_Task item_
Rewrite all the records with every "Accessories" replaced by "Fittings", leaving everything else unchanged.

═══ Data for the task ═══

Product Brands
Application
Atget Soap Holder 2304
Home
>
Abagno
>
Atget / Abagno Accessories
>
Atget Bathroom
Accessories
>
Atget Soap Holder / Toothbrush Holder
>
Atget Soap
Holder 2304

═══

_The answer_
Product Brands
Application
Atget Soap Holder 2304
Home
>
Abagno
>
Atget / Abagno Fittings
>
Atget Bathroom
Fittings
>
Atget Soap Holder / Toothbrush Holder
>
Atget Soap
Holder 2304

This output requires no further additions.